━━━━━ TASK INPUT ━━━━━
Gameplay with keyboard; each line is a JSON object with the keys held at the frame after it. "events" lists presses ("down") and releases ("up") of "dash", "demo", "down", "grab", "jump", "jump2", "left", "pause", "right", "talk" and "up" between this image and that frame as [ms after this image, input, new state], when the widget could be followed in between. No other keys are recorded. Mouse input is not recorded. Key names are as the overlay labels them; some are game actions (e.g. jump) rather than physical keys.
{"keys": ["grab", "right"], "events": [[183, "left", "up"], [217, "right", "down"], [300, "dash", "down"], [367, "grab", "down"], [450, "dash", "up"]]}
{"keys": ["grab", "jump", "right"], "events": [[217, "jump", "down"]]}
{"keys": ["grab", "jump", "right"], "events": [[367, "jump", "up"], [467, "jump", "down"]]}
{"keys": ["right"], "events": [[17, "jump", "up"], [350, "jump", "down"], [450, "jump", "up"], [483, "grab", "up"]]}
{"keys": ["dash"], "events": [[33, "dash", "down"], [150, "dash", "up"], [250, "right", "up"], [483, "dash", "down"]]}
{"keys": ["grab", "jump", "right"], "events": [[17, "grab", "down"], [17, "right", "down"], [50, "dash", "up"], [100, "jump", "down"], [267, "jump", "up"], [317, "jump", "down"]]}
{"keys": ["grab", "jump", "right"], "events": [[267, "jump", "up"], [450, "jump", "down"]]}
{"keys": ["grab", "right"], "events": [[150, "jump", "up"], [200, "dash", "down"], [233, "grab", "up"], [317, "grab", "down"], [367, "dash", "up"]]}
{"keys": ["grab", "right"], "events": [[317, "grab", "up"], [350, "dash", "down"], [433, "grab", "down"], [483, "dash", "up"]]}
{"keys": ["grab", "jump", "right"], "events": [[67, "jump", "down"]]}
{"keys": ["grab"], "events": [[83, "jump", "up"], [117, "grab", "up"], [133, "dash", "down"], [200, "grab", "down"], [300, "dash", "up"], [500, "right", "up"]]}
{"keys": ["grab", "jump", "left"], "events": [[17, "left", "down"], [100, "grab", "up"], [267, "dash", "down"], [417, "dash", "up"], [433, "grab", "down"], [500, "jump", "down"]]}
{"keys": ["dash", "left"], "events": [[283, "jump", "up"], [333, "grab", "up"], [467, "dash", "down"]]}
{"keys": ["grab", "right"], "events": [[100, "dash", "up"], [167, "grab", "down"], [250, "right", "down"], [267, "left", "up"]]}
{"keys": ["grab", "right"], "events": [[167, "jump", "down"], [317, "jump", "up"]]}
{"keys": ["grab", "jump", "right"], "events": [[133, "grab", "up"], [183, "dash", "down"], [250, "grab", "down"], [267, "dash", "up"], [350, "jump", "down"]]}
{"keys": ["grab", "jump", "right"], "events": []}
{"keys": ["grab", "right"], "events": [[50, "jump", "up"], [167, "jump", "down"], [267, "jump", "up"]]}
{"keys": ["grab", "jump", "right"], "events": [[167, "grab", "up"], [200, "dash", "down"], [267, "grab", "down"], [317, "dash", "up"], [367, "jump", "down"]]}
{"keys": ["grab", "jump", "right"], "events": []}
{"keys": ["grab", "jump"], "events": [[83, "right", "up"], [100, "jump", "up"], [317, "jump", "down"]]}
━━━━━
*TASK GOAL:*
Return all lines above that mention the word "left".

*RESPONSE TO THIS EXERCISE:*
Gameplay with keyboard; each line is a JSON object with the keys held at the frame after it. "events" lists presses ("down") and releases ("up") of "dash", "demo", "down", "grab", "jump", "jump2", "left", "pause", "right", "talk" and "up" between this image and that frame as [ms after this image, input, new state], when the widget could be followed in between. No other keys are recorded. Mouse input is not recorded. Key names are as the overlay labels them; some are game actions (e.g. jump) rather than physical keys.
{"keys": ["grab", "right"], "events": [[183, "left", "up"], [217, "right", "down"], [300, "dash", "down"], [367, "grab", "down"], [450, "dash", "up"]]}
{"keys": ["grab", "jump", "left"], "events": [[17, "left", "down"], [100, "grab", "up"], [267, "dash", "down"], [417, "dash", "up"], [433, "grab", "down"], [500, "jump", "down"]]}
{"keys": ["dash", "left"], "events": [[283, "jump", "up"], [333, "grab", "up"], [467, "dash", "down"]]}
{"keys": ["grab", "right"], "events": [[100, "dash", "up"], [167, "grab", "down"], [250, "right", "down"], [267, "left", "up"]]}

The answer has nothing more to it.